Cette histoire est racontée de manière chorale. H. Jordan donne la parole à tous les protagonistes. Ces différents points de vue illustrent bien toutes les difficultés qu'il y a à vivre sous un régime ségrégationniste. Tout se lit très bien. Les pages tournent, tournent. Pourtant un constant sentiment de manque ne m'a pas quitté durant cette lecture. Rien n'a fait pour que j'adhère complètement. Il est dit que l'auteur s'est inspirée de tout ce qu'elle a pu entendre durant sa jeunesse dans le Sud. Est-ce pour cela que l'on a eu droit à presque tous les clichés rebattus sur le sujet ? Il y a aussi des situations tout à fait hallucinantes. Comme si, même dans les années 40 au fin fond du Mississippi, des enfants pouvaient enterrer le vieux, mort "dans son sommeil", au bout du champs de coton sans que personne n'y retrouve à redire. Passons. De plus, le vieux est un parfait salaud, soit. Mais on a connu pire et cela aurait d'ailleurs rendu l'histoire un peu plus crédible. Je n'ai pas aimé le parti pris de faire parler les Jackson petit-nègre. Ils sont noirs et ils n'ont pas pu aller à l'université. Certes, l'auteur garde le parlé du delta. Mais une étrange impression malsaine ne m'a pas lâchée. Une sensation gluante, poisseuse, comme le fond de l'air dans le delta de cette époque.

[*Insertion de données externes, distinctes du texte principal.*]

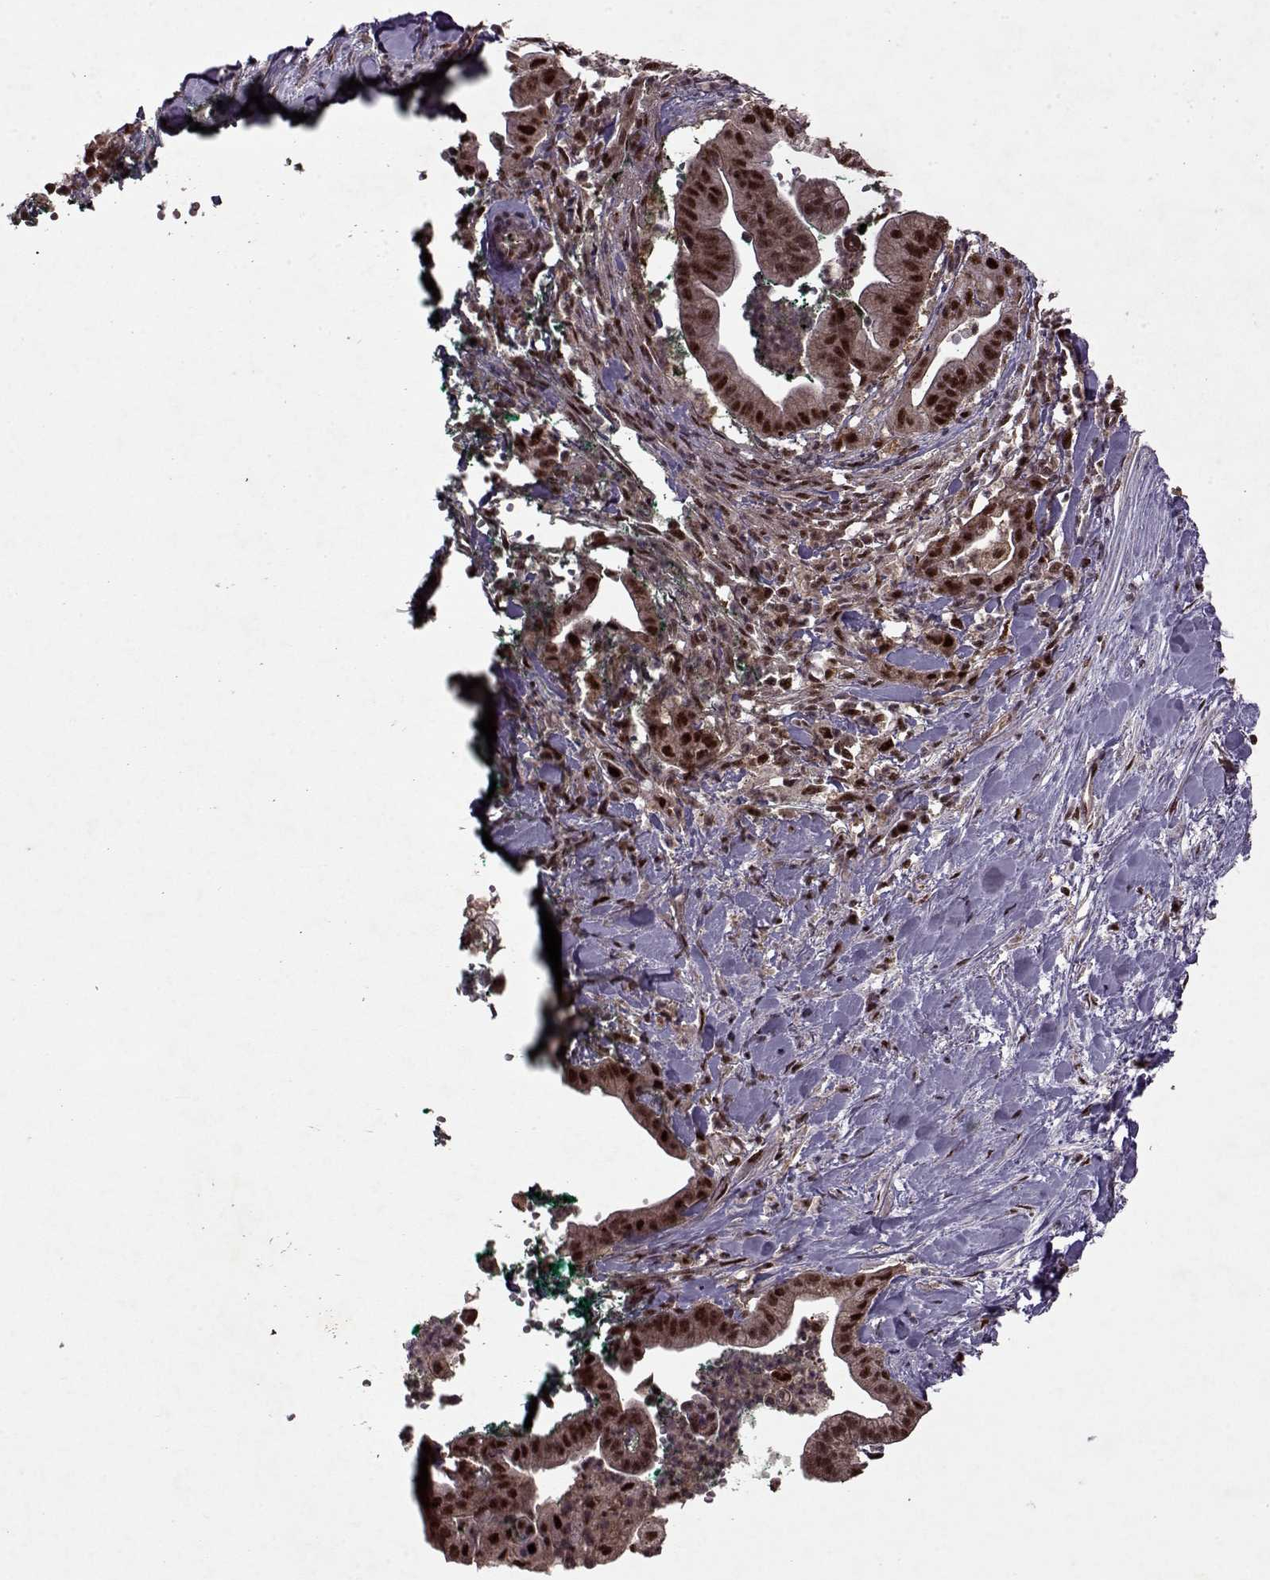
{"staining": {"intensity": "strong", "quantity": ">75%", "location": "nuclear"}, "tissue": "pancreatic cancer", "cell_type": "Tumor cells", "image_type": "cancer", "snomed": [{"axis": "morphology", "description": "Normal tissue, NOS"}, {"axis": "morphology", "description": "Adenocarcinoma, NOS"}, {"axis": "topography", "description": "Lymph node"}, {"axis": "topography", "description": "Pancreas"}], "caption": "Immunohistochemical staining of human pancreatic cancer shows high levels of strong nuclear staining in about >75% of tumor cells.", "gene": "PSMA7", "patient": {"sex": "female", "age": 58}}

Il me semble que l'auteur est restée trop en surface des situations, des caractères de ses personnages. J'aurai aimé plus de profondeur. C'est trop bien "pensant'. Trop à l'américaine à mon goût avec son happy-end à la fin (enfin, ça dépend pour qui). En somme, c'est un premier roman à lire pour la plage. Attendons de lire son second roman pour voir si l'auteur gagne en profondeur ou bien si elle reste dans les histoires qui se lisent bien mais que l'on oublie tout aussi bien.

Dédale

Extrait :

« Home again, home again, jiggety-jig », dit la comptine. Moricaud, jus de réglisse, mal blanchi, négro. S'en était allé défendre son pays pour découvrir au r'tour que rien n'avait changé ohé ohé. Les Noirs continuaient à voyager à l'arrière des bus, à emprunter les portes de service, à cueillir le coton des Blancs, à demander pardon aux Blancs. On avait répondu à leur appel, on avait fait leur guerre, mais ils s'en foutaient : pour eux, on continuait à n'être que des nègres. Et les soldats noirs qui étaient morts n'étaient que des nègres morts.
Là, chez Tricklebank, j'avais bien eu conscience que je naviguais dans des eaux dangereuses et, malgré ça, je n'avais pas su la fermer ne serait-ce que le temps qu'il fallait pour ne pas sombrer. Je m'étais comportée exactement comme mon copain Jimmy quand on faisait notre instruction. À l'époque, je n'arrêtais pas de lui dire qu'il ferait mieux de s'écraser s'il avait deux grains de bon sens, mais il hochait la tête et me répondait qu'il préférait se faire tabasser plutôt que de se conduire en nègre péteux. Et il s'est bel est bien fait tabasser, une fois en Louisiane et deux fois au Texas. La dernière fois, les gars de la police militaire locale l'ont tellement congé qu'il a décroché dix jours à l'infirmerie, n'empêche, il s'est jamais écrasé. Si on n'avait pas embarqué, je crois qu'ils auraient peut-être fini par le tuer. Quand je le lui ai dit, il s'est marré et m'a balancé : « Ça m'aurait plu de les voir essayer. »

Mississippi
Mississippi de Hillary Jordan - Éditions Belfond - 365 pages
Traduit de l'américain par Michèle Albaret-Maatsch.